Hukum & Kriminal

Mantan Menhub Budi Karya Mangkir di Sidang Korupsi DJKA Medan, Jaksa KPK Beri Penjelasan

×

Mantan Menhub Budi Karya Mangkir di Sidang Korupsi DJKA Medan, Jaksa KPK Beri Penjelasan

Sebarkan artikel ini
Sidang lanjutan dugaan korupsi DJKA Medan, menghadirkan sejumlah saksi di Pengadilan Tipikor Medan, Rabu (8/4/2026).(Foto: Agustian/ Topikseru)

Topikseru.com, MedanMantan Menteri Perhubungan (Menhub), Budi Karya Sumadi, mangkir di sidang lanjutan dugaan korupsi proyek Direktorat Jenderal Perkeretaapian (DJKA) Medan sebagai saksi di Pengadilan Tipikor Medan, Rabu (8/4/2026). Ketidakhadirannya tersebut tanpa pemberitahuan resmi kepada jaksa penuntut umum.

Jaksa Penuntut Umum (JPU) dari Komisi Pemberantasan Korupsi (KPK), Fahmi Idris, mengatakan, hingga persidangan dimulai pihaknya belum menerima konfirmasi maupun surat keterangan terkait absennya Budi Karya Sumadi.

“Sampai pagi ini kami belum menerima surat pemberitahuan. Kami juga belum mendapatkan konfirmasi terkait alasan ketidakhadiran beliau,” ujar Fahmi di ruang sidang Cakra 9.

Menurut Fahmi, berdasarkan agenda persidangan sebelumnya, Budi Karya dijadwalkan hadir secara langsung untuk memberikan keterangan tambahan sebagai saksi. Namun hingga sidang berlangsung, yang bersangkutan tidak terlihat di ruang persidangan.

“Seharusnya sesuai permintaan sidang sebelumnya beliau hadir secara langsung hari ini. Tapi sampai sekarang belum ada pemberitahuan,” katanya.
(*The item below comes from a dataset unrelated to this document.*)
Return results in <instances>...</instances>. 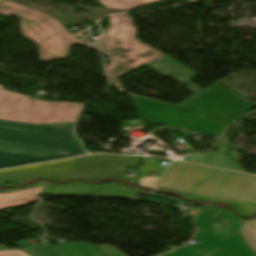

Fahmi menambahkan, pihaknya kini menunggu keputusan majelis hakim terkait langkah selanjutnya. Termasuk kemungkinan penjadwalan ulang pemeriksaan saksi.

Sebelumnya, Budi Karya diketahui pernah menjalani pemeriksaan dalam perkara ini. Namun jaksa menilai masih ada sejumlah hal yang perlu didalami melalui keterangan tambahan di persidangan.

“Kemarin sudah diperiksa, tapi kemungkinan masih ada beberapa hal yang ingin didalami lagi,” tambahnya.

Kasus ini berkaitan dengan proyek pembangunan jalur kereta api Bandar Tinggi–Kuala Tanjung serta Kisaran–Mambang Muda di Sumatera Utara.

Dalam perkara tersebut, tiga terdakwa yang sedang menjalani proses persidangan yakni Muhammad Chusnul selaku Pejabat Pembuat Komitmen (PPK) di Balai Teknik Perkeretaapian (BTP) Kelas I Medan, Eddy Kurniawan Winarto selaku Komisaris PT Tri Tirta Permata dari pihak swasta, serta Muhlis Hanggani Capah yang menjabat sebagai PPK II pada BTP Kelas II wilayah Sumatera bagian utara.